___ Source text

Zyn for the win. James Fishback at a campaign event in Florida. Credit: Fishback for Florida
“Let’s not look too much into this,” James Fishback, a GOP primary candidate in the Florida gubernatorial race, tells me when I ask him about referring to his chief primary opponent, US Rep. Byron Donalds, who is black, as “a slave.” Fishback has also suggested that Donalds would turn the Sunshine State into “a Section 8 ghetto” and spelled Donalds’s first name “By’rone.” “I have in the past called Lindsey Graham a slave,” he adds. “I have called Mitt Romney a slave. I would call black or white a slave.”
Fishback represents a new kind of candidate: a younger version of President Trump, who, like his MAGA role model, understands the value of clickbait, shock value, and information overload. Fishback, however, has even fewer limits, a shorter attention span, and a new crop of populist promises. He can also, due to his youth and novelty, be freshly anti-establishment and offer yet another Republican reboot. And he’s rarely out of the news cycle. Just this weekend, he captured headlines after an arson attempt at his Florida home.
So far, Fishback’s visibility appears greater online than in real life. He’s polling at anywhere between 5% and 23% and has, as of Jan. 14, raised a paltry $19,000 for his campaign. The Right-tilting pollster Patriot Polling shows the highest overall support for Fishback and indicates that he is leading Donalds in the 18-29 age cohort. If you’ve encountered his “based” and “red-pilled” Zoomer-friendly messaging on X (formerly Twitter), that seems plausible.
Fishback’s candidacy is, in some ways, a profound indictment of American politics as it is practiced in the opening decades of the 21st century: not just because he trades in racist invective and has ties to open anti-Semites — but because these antics mask a somewhat reasonable populist agenda. Indeed, until recently, Fishback came across as MAGA but not especially radical or unhinged; he has taken a far-Right direction only since deciding to run for governor. In other words, he has concluded that he can’t effectively challenge his party’s pro-business and pro-war orthodoxies without dabbling in online extremism. In his persona, populism and transgression have fully merged.
The gubernatorial hopeful, 31, is slender, energetic, and seizes upon every opportunity to refer to himself as a “fourth-generation Floridian” — presumably on his father’s side, since his mother is from Colombia. He’s originally from South Florida, currently lives in the Panhandle, and dropped out of Georgetown at 21 to start his own hedge fund.
He first gained media attention last year on DOGE’s coattails, following his proposal that Elon Musk create “DOGE Dividends” — i.e., send money saved through gutting government programs directly to citizens as stimulus checks. Before that, he worked as a trader for Greenlight Capital, a New York-based hedge fund, and founded Azoria, an anti-DEI investment firm committed to “free thinking, excellence, and meritocracy,” which he launched at Mar-A-Lago in December 2024. In attendance was Kevin Roberts, president of the Heritage Foundation, who described Fishback as “truly one of the most articulate people I know.”

______
___ Provided records

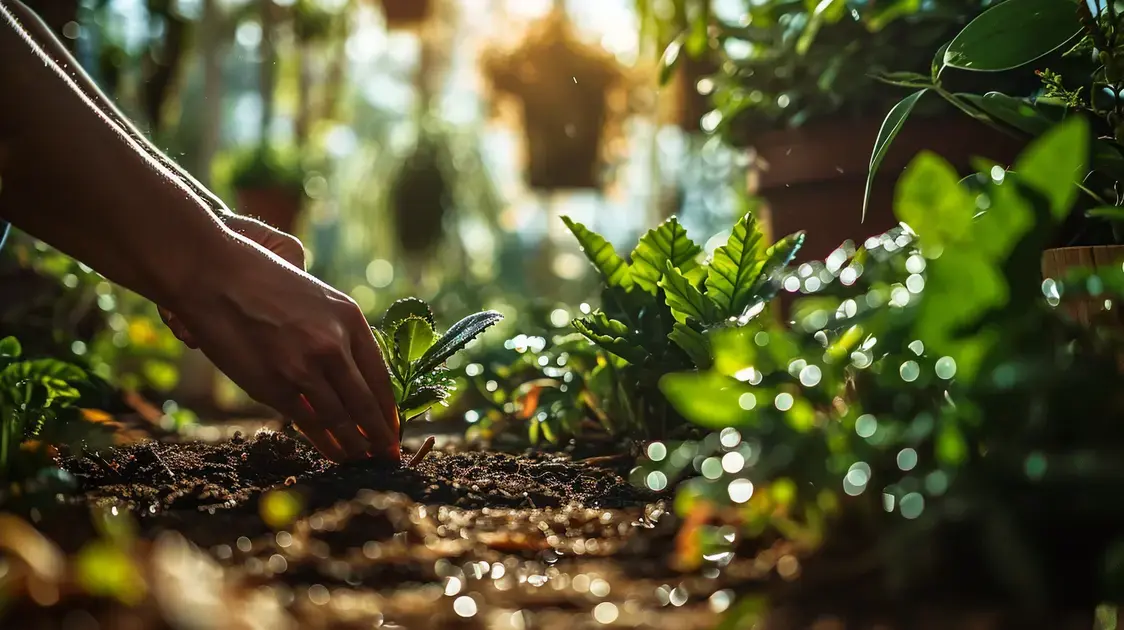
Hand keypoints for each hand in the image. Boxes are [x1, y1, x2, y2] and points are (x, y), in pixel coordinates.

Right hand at [162, 220, 400, 462]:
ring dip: (358, 446)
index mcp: (350, 320)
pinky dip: (327, 444)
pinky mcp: (274, 385)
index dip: (390, 409)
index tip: (395, 428)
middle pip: (367, 402)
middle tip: (390, 456)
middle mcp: (334, 344)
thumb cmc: (264, 284)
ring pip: (342, 418)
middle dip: (381, 435)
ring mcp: (305, 367)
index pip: (381, 376)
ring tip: (366, 462)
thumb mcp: (317, 299)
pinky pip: (310, 423)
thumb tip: (353, 378)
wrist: (216, 277)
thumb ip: (337, 335)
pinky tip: (337, 455)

______

- **Explore the material**
[1] In the article about James Fishback, how much money had he raised for his campaign as of Jan. 14?
[2] Which people does the article about James Fishback say he has called "a slave"? Name every one.

- **Written responses**
[1] $19,000.

[2] Byron Donalds, Lindsey Graham, Mitt Romney